> _To-do item_
Repeat verbatim what the listing holds, but not its pictures.

> _Stored data_
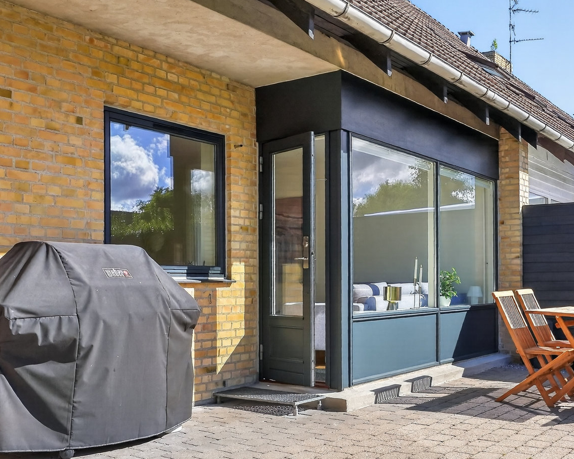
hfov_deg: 45.7
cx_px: 251
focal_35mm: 40
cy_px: 291
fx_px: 680
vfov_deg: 37.1
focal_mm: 19
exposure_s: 1/160
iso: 400
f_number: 8
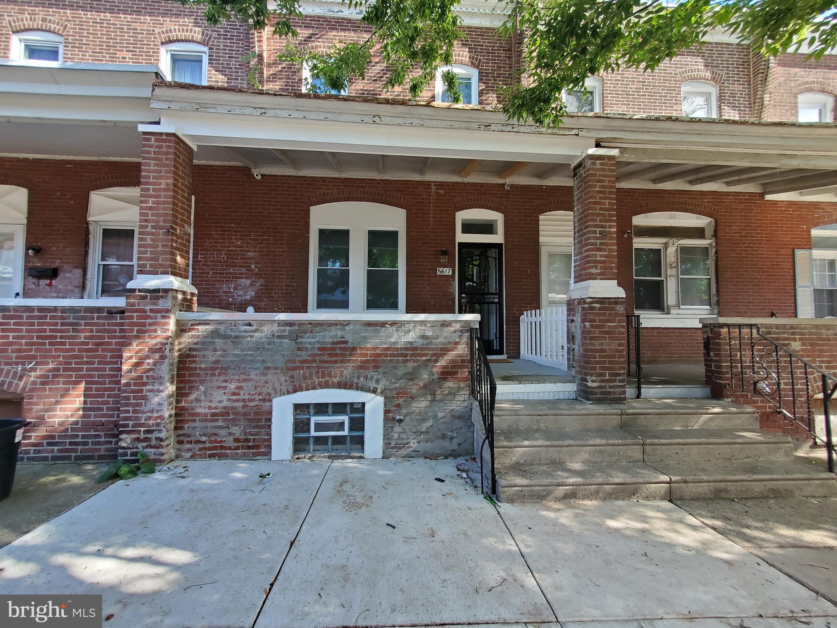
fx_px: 314
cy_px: 314
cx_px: 418
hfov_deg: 106.2
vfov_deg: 89.9
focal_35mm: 13
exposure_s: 1/119
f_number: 2.2
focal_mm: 1.8
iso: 64
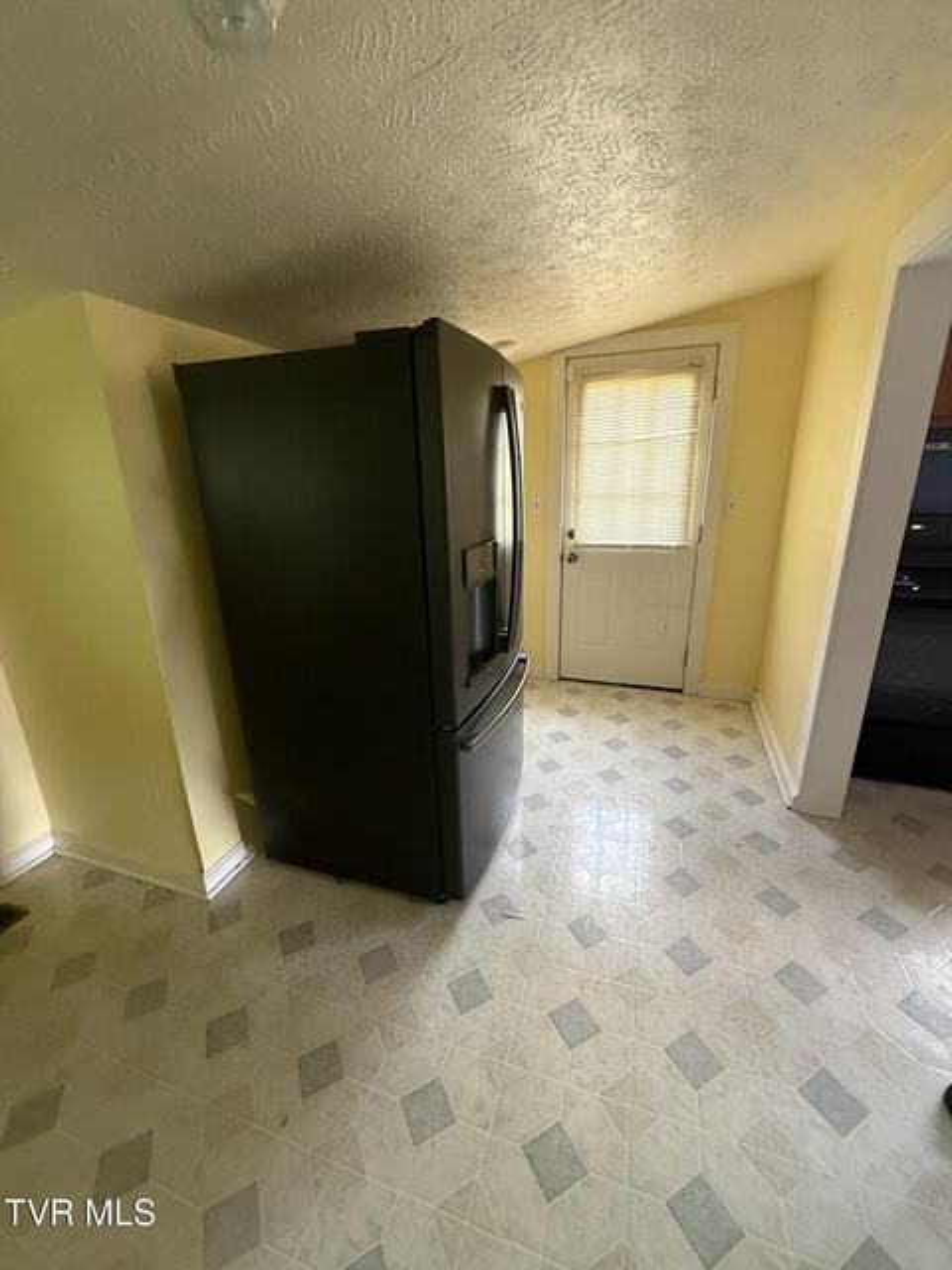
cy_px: 635
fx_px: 513
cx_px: 476
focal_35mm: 14
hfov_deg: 85.7
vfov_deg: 102.1
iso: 500
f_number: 2.2
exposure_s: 1/60
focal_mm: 2.22
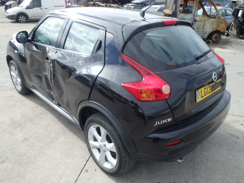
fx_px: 197
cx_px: 122
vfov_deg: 49.7
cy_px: 92
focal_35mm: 28
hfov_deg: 63.4
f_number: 3.9
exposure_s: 1/500
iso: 125
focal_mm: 5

> _Finished task_
hfov_deg: 45.7
cx_px: 251
focal_35mm: 40
cy_px: 291
fx_px: 680
vfov_deg: 37.1
focal_mm: 19
exposure_s: 1/160
iso: 400
f_number: 8
fx_px: 314
cy_px: 314
cx_px: 418
hfov_deg: 106.2
vfov_deg: 89.9
focal_35mm: 13
exposure_s: 1/119
f_number: 2.2
focal_mm: 1.8
iso: 64
cy_px: 635
fx_px: 513
cx_px: 476
focal_35mm: 14
hfov_deg: 85.7
vfov_deg: 102.1
iso: 500
f_number: 2.2
exposure_s: 1/60
focal_mm: 2.22
fx_px: 197
cx_px: 122
vfov_deg: 49.7
cy_px: 92
focal_35mm: 28
hfov_deg: 63.4
f_number: 3.9
exposure_s: 1/500
iso: 125
focal_mm: 5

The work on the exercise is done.